Болотце с краю показалось ему еще меньше, но зато еще уютнее и красивее. Этой красоты Леха раньше совсем не чувствовал, не замечал — и все, а сейчас почему-то она ему открылась. Уж не оттого ли, что он стал взрослей? Спросить бы у кого, но спросить не у кого, да и зачем, когда и так хорошо… Вот лежит оно, болотце, как желтое блюдо, а вокруг молоденькие березки. Еще совсем недавно, лет пять назад, дядька хвалился, что нарубил тут хороших берез на дрова, а вот уже снова брызнула молодая березовая поросль, да какая буйная! Не от старого ли корня?

Когда Леха вернулся и высыпал мох, получилась большая куча. Плотники одобрительно крякнули, только Егор лишь краем глаза взглянул на мох и угрюмо произнес:

— Начало есть…

Он недовольно покосился на бригаду, закурившую без его команды, и отошел снова к камням, что врыл Колюха. Плотники перемигнулись, а он стал отмерять расстоянье между ними, сначала на глаз, а потом шагами. В это время у плотников завязался разговор:

— Племянник, что ли? — рыжий парень кивнул на Леху.

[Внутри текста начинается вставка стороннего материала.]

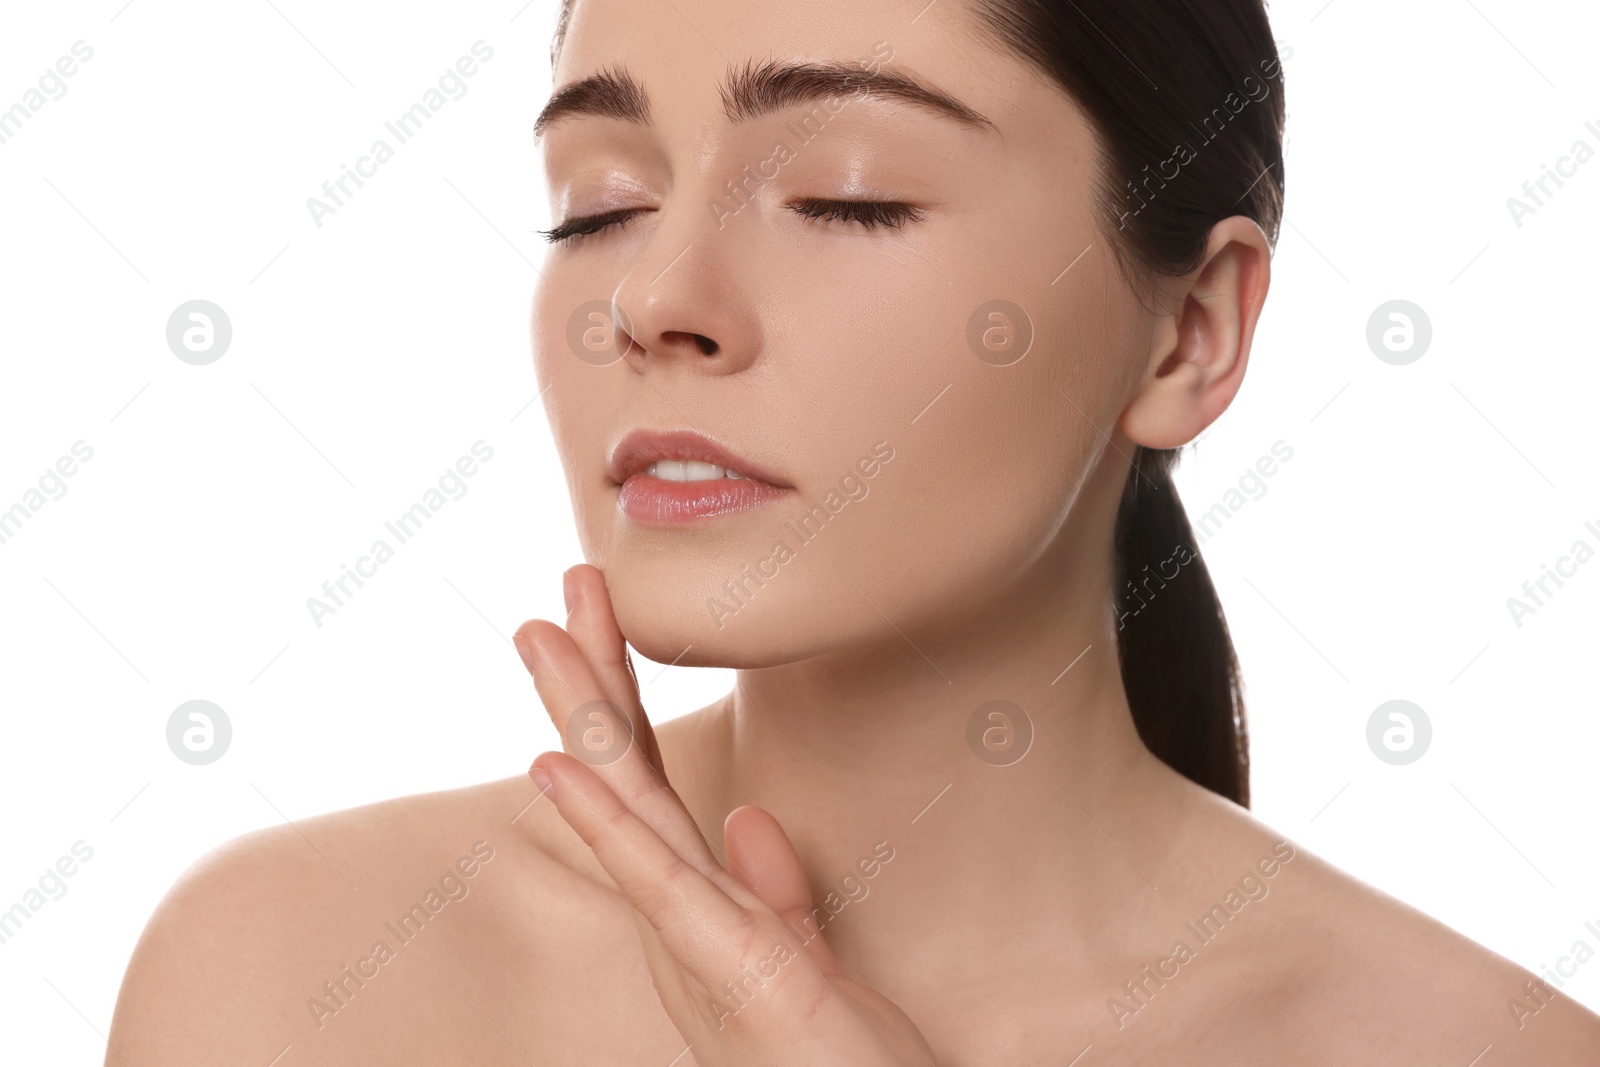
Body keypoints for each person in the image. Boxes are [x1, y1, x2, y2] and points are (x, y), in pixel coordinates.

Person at [106, 0, 1600, 1061]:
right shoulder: (294, 978)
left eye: (846, 196)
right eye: (597, 204)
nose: (658, 299)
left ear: (1188, 334)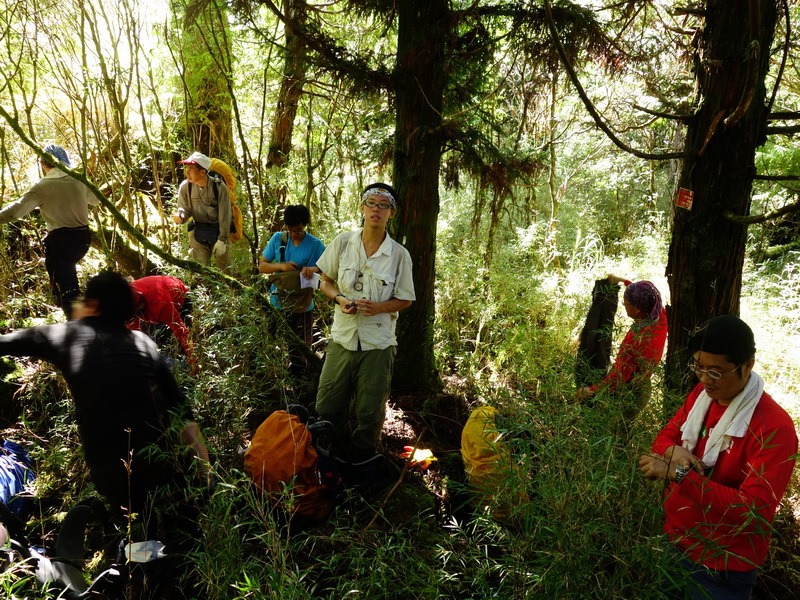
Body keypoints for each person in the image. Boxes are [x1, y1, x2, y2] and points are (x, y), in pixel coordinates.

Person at [0, 272, 210, 592]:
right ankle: (176, 570)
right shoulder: (143, 342)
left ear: (93, 304)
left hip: (111, 469)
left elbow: (8, 342)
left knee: (139, 532)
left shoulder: (66, 335)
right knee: (176, 528)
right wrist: (203, 463)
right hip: (161, 461)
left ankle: (149, 573)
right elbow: (182, 411)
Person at [639, 315, 797, 600]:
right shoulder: (702, 396)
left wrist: (678, 475)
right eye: (698, 367)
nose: (704, 379)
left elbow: (754, 512)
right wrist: (675, 452)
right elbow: (665, 438)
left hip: (722, 564)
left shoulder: (774, 428)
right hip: (675, 540)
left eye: (716, 371)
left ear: (747, 365)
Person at [315, 183, 415, 465]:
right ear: (362, 208)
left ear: (391, 214)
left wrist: (379, 307)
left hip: (378, 342)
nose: (376, 209)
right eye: (371, 203)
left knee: (370, 411)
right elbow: (325, 281)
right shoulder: (343, 242)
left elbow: (406, 299)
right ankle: (335, 454)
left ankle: (361, 462)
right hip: (342, 337)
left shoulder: (398, 255)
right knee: (329, 403)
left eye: (383, 205)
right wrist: (339, 299)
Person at [0, 144, 99, 319]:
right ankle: (83, 320)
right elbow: (95, 201)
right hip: (83, 239)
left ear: (42, 164)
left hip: (61, 241)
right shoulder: (79, 179)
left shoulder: (43, 186)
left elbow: (16, 211)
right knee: (69, 282)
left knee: (66, 290)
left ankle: (79, 328)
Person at [576, 277, 668, 434]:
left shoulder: (636, 343)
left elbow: (618, 379)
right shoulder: (659, 316)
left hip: (630, 391)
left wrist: (590, 390)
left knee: (618, 432)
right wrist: (623, 281)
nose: (624, 306)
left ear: (637, 308)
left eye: (626, 304)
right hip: (642, 385)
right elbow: (644, 291)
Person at [258, 205, 326, 349]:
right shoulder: (278, 239)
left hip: (303, 304)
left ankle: (302, 370)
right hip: (278, 301)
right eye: (290, 229)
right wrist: (280, 266)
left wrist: (313, 269)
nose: (294, 233)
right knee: (275, 344)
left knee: (301, 348)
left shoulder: (315, 245)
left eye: (299, 230)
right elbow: (262, 266)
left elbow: (330, 269)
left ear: (305, 225)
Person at [172, 151, 231, 271]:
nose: (187, 172)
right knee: (200, 271)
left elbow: (225, 215)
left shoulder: (219, 187)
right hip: (198, 232)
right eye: (187, 168)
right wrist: (181, 216)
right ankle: (204, 289)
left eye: (191, 169)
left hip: (219, 232)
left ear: (203, 172)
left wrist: (222, 240)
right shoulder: (185, 187)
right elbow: (184, 209)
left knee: (225, 271)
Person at [128, 274, 194, 368]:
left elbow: (182, 332)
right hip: (153, 307)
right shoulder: (126, 298)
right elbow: (134, 334)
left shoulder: (161, 304)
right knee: (150, 344)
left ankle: (184, 367)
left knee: (178, 345)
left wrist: (194, 361)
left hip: (179, 299)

— Племя-янник, — ответил дядя, да так ответил, будто сказал «хороший парень».

— В гости, что ли?

— Да, вроде… — неопределенно пожал дядька плечом и, видимо, сам удивился, по какому же случаю Леха пожаловал к ним в такую неподходящую пору. Он был бы не прочь спросить племянника об этом, поговорить, как живут они с матерью, как здоровье бабки, как хозяйство, но ни место, ни время не подходили для такой беседы, он только пожалел, что не выспросил обо всем накануне.

— Это хорошо-о… — протянул рыжий. — Я, бывалоч, любил по гостям ходить. Ой, любил! У нас в округе в каждой деревне родня была и везде меня любили да привечали. Куда ни прибегу — везде меня угощали, бывалоч. Все твердили, что я на таких харчах толще борова буду, а я вырос — и вон: одни мощи вышел. О! Посмотрите! — Он постучал себя кулаком по груди и по ребрам.

— И верно — сухарь, — согласился дядька.

— И отчего это, не пойму, — пожал плечами рыжий.

— Колюха! — неожиданно позвал голос Егора. Злость и нетерпенье слышались в нем.

— Чего? — приподнялся Колюха, как школьник.

— Неужто ты окосел, а? Неужто ты не мог камень-то спиной кверху положить?

— А я как? — робко спросил Колюха.

— А ты его — плечом кверху, да еще спрашиваешь — как! Ты не спрашивай, а лучше скажи, как на этаком горбу бревно уговаривать будем? Сруб-то того гляди поползет с него.

— Гм! подумаешь там — сруб! — ухмыльнулся тихонько рыжий. — Сарай ведь — не церковное зданье: наплевать — и до свиданья!

— Поставим! — вступился за Колюху и дядька.

— Подумаешь — делов-то! — осмелел и Колюха.

— Вам все так — делов-то!

Егор отвернулся от них и курил в стороне один. Все молчали, понимая, что обидели придирчивого старика, и каждый из них знал: стоит только согласиться с ним — и он простит ошибку. Почему так? Должно быть, у Егора было правило: раз согласился — значит признал ошибку, а раз признал — задумаешься и больше не повторишь.